Mais y a-t-il un problème moral à divulguer les noms de « témoins secrets » ? Eh bien, cela dépend évidemment de l’affaire. On ne peut pas affirmer catégoriquement que tout tribunal devrait être respecté et que tous les témoins de tout tribunal devraient être respectés et protégés. Le Liban et ses voisins ont subi une occupation sauvage par Israël, et les États-Unis introduisent les intérêts israéliens et leur agenda dans toutes ses interventions dans la région. Est-ce que le peuple français devait respecter les tribunaux nazis ? Est-ce qu’un peuple occupé doit respecter un tribunal mis en place par ses occupants étrangers ? Dans tous les cas, les témoins de ces tribunaux sont désavoués (et historiquement punis) en tant que collaborateurs. Est-ce différent pour le tribunal Hariri ?
Pas vraiment.
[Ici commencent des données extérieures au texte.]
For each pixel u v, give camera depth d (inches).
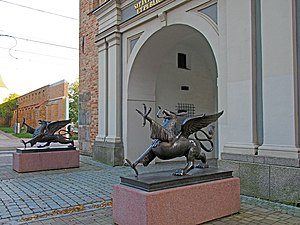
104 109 415.5
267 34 212.4
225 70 245.3
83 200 211.2
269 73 210.1
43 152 341.7
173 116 172.9
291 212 176.9
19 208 193.0
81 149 493.0
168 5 310.0
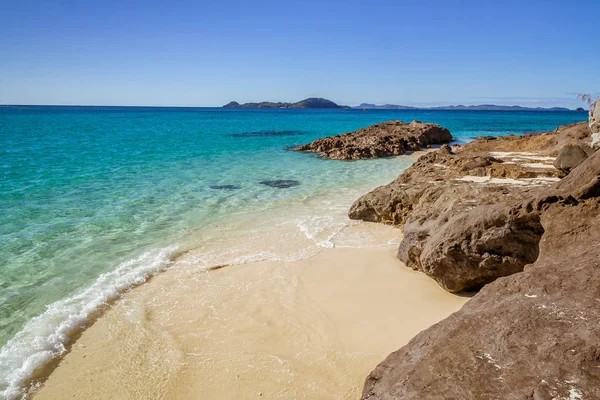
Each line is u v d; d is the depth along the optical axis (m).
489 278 7.39
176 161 26.25
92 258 9.78
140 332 6.83
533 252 6.82
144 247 10.56
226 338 6.65
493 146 24.44
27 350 6.29
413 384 3.48
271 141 41.72
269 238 11.31
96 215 13.26
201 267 9.38
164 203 15.05
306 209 14.44
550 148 19.92
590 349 3.14
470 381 3.23
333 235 11.55
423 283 8.38
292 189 17.92
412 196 12.09
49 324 6.97
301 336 6.64
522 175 12.52
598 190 5.86
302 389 5.46
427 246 8.25
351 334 6.63
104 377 5.78
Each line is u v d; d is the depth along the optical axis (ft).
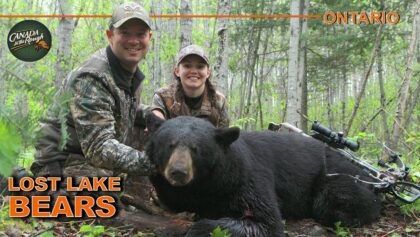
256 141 15.15
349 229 15.30
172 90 18.71
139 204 15.02
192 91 18.40
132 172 13.19
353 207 15.39
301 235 14.70
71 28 42.83
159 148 12.37
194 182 12.53
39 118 3.76
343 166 16.31
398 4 53.93
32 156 18.01
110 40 14.93
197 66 18.15
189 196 13.26
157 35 73.10
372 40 61.77
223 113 19.75
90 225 12.75
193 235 11.78
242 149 13.75
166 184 13.33
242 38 83.20
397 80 99.35
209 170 12.32
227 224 12.09
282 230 13.34
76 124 13.61
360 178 16.15
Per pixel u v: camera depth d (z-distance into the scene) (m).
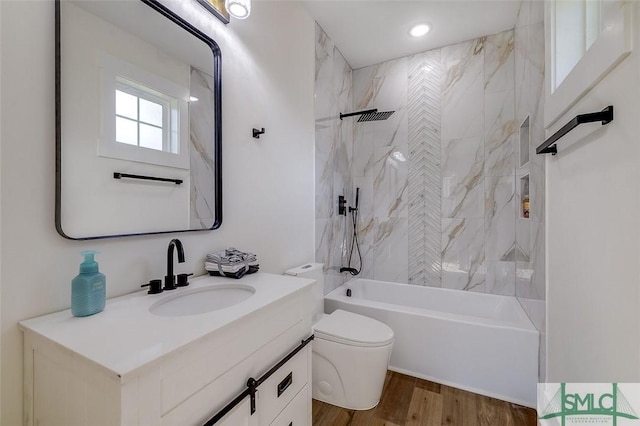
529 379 1.60
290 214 1.84
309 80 2.06
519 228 2.12
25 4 0.73
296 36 1.90
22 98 0.72
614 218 0.78
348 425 1.46
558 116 1.18
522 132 2.02
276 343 0.94
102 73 0.88
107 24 0.90
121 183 0.93
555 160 1.29
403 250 2.71
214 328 0.69
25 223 0.72
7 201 0.70
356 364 1.54
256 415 0.85
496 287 2.34
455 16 2.10
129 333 0.66
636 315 0.68
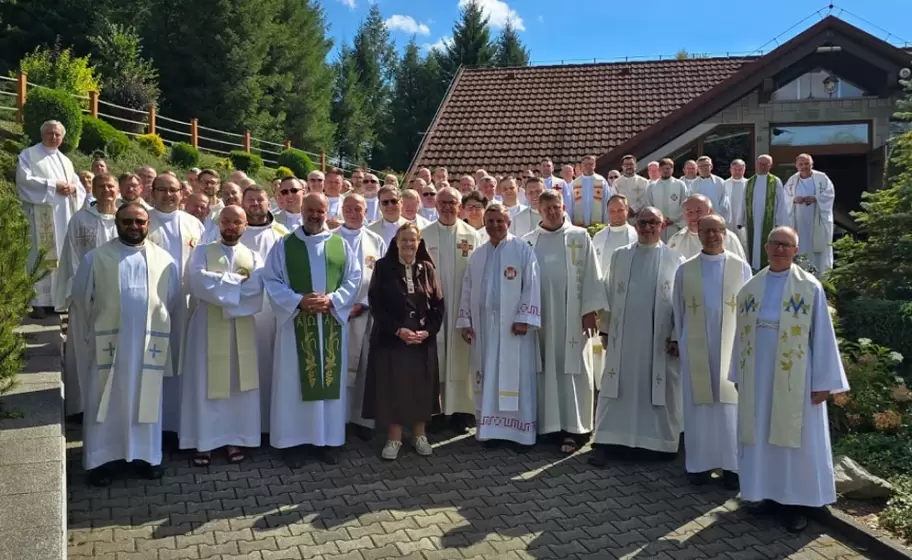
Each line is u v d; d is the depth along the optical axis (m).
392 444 6.34
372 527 5.06
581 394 6.75
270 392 6.50
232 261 6.14
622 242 7.83
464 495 5.63
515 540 4.93
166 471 5.93
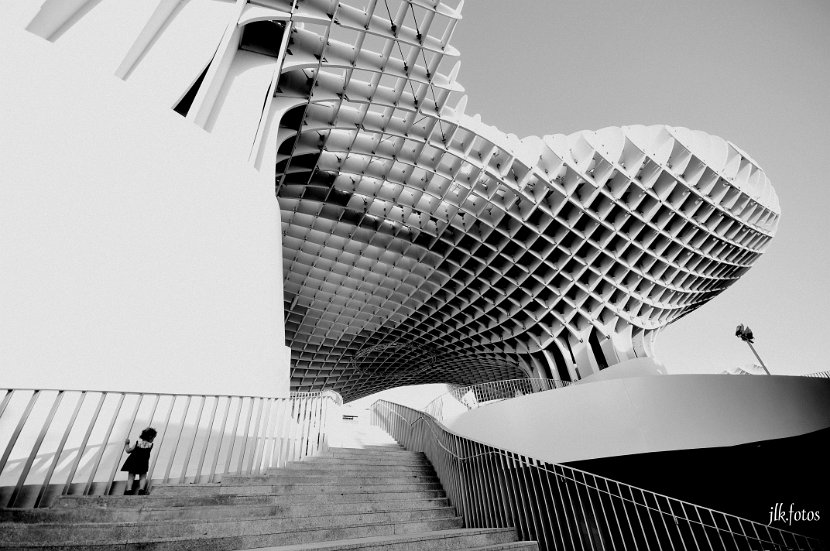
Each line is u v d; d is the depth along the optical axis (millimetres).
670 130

Le tribunal n’est même pas libanais et le peuple libanais – profondément divisé – n’est soumis à aucune obligation de respecter un tribunal qui (1) reflète les intérêts étroits d’une seule faction politique qui a usurpé le pouvoir avec le soutien des États-Unis, pour le compte de l’Arabie séoudite et d’Israël ; (2) a prouvé maintes et maintes fois son objectif politique ; (3) a manqué du minimum de crédibilité notamment par les départs et défections successifs dans ses rangs, et les déclarations ouvertement politiques du célèbre Detlev Mehlis ; (4) a ignoré les fuites et la corruption dans ses activités, impliquant la vente d’enregistrements secrets de témoins ; (5) est lui-même responsable des fuites des noms parce qu’il est incapable de protéger ses propres fichiers ; (6) a démontré qu’il était un simple outil au service d’une faction politique au Liban ; (7) a refusé d’enquêter sur son propre travail et n’a pas coopéré dans les cas portés contre lui par des généraux précédemment mise en accusation ; (8) nombre de ses témoins ne sont que des témoins politiques et ne peuvent pas être considérés comme impartiaux ; (9) l’« assistance » israélienne dans son travail a été exposée.
Pour toutes ces raisons, il est clair que le tribunal Hariri opère désormais non seulement en dehors de la juridiction des lois libanaises, mais également contre les lois et la souveraineté libanaise. C’est un outil commode aux mains de l’alliance israélo-séoudienne dans la région. Les Libanais, ou ceux qui s’opposent aux factions politiques derrière le tribunal, ne sont pas tenus de participer à un processus qui vise à leur propre exclusion, marginalisation, et même répression. Les paris sont ouverts.